Richard Frederick Bernstein (October 31, 1939 – October 18, 2002) was an American artist associated with pop art and the circle of Andy Warhol. From 1972 to 1989, he was the cover artist for Interview magazine.

== Life and career ==

=== Early life and education ===
Bernstein was born on October 31, 1939, in New York City to a family with an older brother, David and younger sister, Ellen. His father, Herbert Bernstein, was a clothing manufacturer and his mother, Florence, was a homemaker. His mother first took him to the Museum of Modern Art children's school, where he saw works by Piet Mondrian, Pablo Picasso, and other artists. Bernstein received a bachelor's degree in fine arts from the Pratt Institute and M.F.A. from Columbia University, studying with Richard Lindner.

=== Career ===
In 1965, Bernstein had his first one-man exhibition at The Terrain Gallery in New York. It was there that he was introduced to Andy Warhol by David Bourdon of the Village Voice. Later, Bernstein exhibited in the Byron Gallery Box Show alongside Warhol, Rosenquist, Lictenstein, and more. He moved to Paris in 1966 and presented at the Iris Clert Gallery in Paris, Axiom Gallery in London, the Gallery Barozzi in Venice, the Gallery Monet in Amsterdam, and the Nancy Hoffman Gallery in New York City.

In 1968, Bernstein moved into the Hotel Chelsea and was immersed into nightlife scene at venues such as Max's Kansas City. By the early 1970s, he gained recognition for his portraits of rock stars. In 1972, Andy Warhol asked Bernstein to create the covers for Andy Warhol's Interview magazine and he became part of the Warhol milieu. Andy had often said that "Bernstein is my favorite artist. He makes everyone look so famous."

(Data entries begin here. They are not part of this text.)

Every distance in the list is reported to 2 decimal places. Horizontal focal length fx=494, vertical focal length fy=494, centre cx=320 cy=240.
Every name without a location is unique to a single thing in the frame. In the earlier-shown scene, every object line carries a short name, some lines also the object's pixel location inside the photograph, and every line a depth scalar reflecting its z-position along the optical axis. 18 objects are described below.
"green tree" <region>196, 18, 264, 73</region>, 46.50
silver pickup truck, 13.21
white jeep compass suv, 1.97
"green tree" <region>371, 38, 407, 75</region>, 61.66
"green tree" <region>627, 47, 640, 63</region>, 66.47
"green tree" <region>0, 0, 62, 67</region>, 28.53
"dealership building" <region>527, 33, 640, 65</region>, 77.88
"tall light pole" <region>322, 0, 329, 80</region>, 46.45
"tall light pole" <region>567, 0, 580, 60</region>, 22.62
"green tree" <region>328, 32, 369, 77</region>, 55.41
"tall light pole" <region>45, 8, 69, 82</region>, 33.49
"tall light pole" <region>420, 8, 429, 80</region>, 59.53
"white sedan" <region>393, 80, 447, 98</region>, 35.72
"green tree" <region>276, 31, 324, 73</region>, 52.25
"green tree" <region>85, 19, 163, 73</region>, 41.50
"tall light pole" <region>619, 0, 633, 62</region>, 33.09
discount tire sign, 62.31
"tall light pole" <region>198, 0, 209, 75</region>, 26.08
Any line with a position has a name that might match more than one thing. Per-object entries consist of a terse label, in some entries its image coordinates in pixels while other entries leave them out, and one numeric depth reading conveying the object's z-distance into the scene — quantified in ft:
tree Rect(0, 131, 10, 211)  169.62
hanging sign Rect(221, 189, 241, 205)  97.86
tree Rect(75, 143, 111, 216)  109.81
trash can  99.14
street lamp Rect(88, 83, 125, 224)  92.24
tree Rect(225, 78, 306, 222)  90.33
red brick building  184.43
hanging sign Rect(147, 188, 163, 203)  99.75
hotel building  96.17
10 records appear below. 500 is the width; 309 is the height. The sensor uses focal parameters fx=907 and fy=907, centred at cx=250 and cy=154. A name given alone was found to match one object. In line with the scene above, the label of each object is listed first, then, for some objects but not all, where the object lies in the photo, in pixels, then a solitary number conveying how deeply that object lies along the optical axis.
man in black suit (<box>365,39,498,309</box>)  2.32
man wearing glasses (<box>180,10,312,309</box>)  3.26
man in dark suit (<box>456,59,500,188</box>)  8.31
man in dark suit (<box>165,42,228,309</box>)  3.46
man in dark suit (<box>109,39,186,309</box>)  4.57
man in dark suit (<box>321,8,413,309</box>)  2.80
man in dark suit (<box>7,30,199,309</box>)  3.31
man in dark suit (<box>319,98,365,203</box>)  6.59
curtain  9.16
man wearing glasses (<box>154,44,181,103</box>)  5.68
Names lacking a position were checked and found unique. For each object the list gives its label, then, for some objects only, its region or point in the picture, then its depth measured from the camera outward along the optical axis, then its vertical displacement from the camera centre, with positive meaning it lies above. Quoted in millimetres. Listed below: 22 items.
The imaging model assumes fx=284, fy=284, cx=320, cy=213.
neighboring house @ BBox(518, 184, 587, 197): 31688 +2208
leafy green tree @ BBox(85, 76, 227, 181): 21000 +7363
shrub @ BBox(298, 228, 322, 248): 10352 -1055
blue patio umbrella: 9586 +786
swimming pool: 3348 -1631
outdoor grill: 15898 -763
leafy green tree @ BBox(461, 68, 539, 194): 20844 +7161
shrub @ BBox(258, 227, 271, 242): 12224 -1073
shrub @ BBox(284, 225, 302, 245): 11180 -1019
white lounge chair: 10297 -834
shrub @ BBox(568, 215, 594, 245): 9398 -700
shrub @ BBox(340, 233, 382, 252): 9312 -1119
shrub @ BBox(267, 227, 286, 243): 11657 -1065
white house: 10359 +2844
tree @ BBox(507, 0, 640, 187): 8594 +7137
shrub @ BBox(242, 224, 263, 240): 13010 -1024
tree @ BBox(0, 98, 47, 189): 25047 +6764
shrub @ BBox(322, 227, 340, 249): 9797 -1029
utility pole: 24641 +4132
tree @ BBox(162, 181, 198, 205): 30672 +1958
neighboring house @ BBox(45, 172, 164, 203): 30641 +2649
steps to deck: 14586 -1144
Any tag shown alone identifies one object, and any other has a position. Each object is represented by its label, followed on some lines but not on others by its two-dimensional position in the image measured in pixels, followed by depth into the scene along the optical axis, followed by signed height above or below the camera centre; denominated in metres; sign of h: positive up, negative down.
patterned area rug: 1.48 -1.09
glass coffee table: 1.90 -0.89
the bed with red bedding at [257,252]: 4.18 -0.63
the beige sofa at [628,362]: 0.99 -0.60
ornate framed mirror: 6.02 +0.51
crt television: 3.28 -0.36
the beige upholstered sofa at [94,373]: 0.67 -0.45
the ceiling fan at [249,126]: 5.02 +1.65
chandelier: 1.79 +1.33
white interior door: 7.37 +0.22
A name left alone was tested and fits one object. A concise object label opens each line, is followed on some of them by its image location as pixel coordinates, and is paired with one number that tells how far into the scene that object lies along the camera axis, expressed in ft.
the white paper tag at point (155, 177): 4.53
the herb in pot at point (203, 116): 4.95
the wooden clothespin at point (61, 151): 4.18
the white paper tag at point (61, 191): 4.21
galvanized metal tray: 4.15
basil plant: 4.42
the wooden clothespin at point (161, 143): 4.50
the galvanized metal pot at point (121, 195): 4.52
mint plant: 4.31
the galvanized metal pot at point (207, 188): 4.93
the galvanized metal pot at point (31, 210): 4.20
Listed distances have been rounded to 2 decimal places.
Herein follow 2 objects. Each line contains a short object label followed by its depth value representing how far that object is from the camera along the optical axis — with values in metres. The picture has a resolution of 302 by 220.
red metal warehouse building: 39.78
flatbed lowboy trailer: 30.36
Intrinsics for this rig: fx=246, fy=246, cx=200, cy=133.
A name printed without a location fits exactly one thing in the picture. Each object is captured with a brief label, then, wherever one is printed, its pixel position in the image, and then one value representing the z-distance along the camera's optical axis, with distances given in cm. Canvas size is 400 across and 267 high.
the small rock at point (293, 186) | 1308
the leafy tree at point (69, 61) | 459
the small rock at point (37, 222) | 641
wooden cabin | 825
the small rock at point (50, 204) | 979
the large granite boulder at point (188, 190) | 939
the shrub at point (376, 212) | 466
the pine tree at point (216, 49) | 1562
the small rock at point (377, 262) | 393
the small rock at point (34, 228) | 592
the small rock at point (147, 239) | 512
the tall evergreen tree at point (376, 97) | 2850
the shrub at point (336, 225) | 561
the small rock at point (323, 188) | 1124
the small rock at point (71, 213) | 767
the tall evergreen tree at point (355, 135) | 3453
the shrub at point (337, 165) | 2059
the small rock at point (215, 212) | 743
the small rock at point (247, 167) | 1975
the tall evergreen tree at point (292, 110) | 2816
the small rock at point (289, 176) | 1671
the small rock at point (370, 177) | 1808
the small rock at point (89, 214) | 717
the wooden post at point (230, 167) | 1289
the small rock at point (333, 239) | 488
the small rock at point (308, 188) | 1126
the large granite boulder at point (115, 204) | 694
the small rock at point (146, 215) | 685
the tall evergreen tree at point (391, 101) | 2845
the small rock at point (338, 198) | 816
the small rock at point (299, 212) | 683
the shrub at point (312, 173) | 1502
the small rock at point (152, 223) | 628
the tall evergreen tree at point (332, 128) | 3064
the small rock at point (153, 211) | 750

In the introduction to Megastar, a 1984 compilation of Bernstein's Interview covers, Paloma Picasso observed, "Richard Bernstein portrays stars. He celebrates their faces, he gives them larger-than-fiction size. He puts wit into the beauties, fantasy into the rich, depth into the glamorous and adds instant patina to newcomers."

Bernstein was commissioned by the World Federation of United Nations to create a UN postage stamp in 1990.

== Personal life ==
Although Bernstein was gay, he was engaged to photographer Berry Berenson. When she had an affair with actor Anthony Perkins in 1972, Bernstein was devastated and he went on a drinking and drug binge. "She left me, and I thought my world was crashing down. I made stupid attempts in the following week or so. One day I would send her the garden of Eden, a tremendous box of flowers, and the next day I would want to send her a little canary, dead in a shoe box. But I didn't. It was very painful," he said.

==Death==
On October 18, 2002, Bernstein died of complications of AIDS at his apartment at the Hotel Chelsea at the age of 62. He is buried in Mount Ararat Cemetery in Farmingdale, New York.

==Legacy==

In 2018, the Estate of Richard Bernstein produced the book Richard Bernstein Starmaker: Andy Warhol's Cover Artist, by Roger Padilha and Mauricio Padilha published by Rizzoli.

Coach x Richard Bernstein SS20 collection debuted in September 2019 at New York Fashion Week and was dubbed "The Most Instagrammed Moment" of fashion week. The collection was a tremendous success for Coach. The Estate has also had high profile collaborations with Loewe, Henzel Studio Rug, The Ritz Carlton, Stubbs & Wootton among others.

His works have recently been shown at The Brooklyn Museum, The Andy Warhol Museum, Musee de la Musique, Nottingham Contemporary Museum, and more.

==Museum collections==
- MoMA, New York
- Metropolitan Museum of Art, New York
- Hirshhorn Museum. Washington, D.C.
- Stedelijk Museum, Amsterdam
- Foundation Vincent Van Gogh Arles, France
- National Portrait Gallery, Washington, D.C.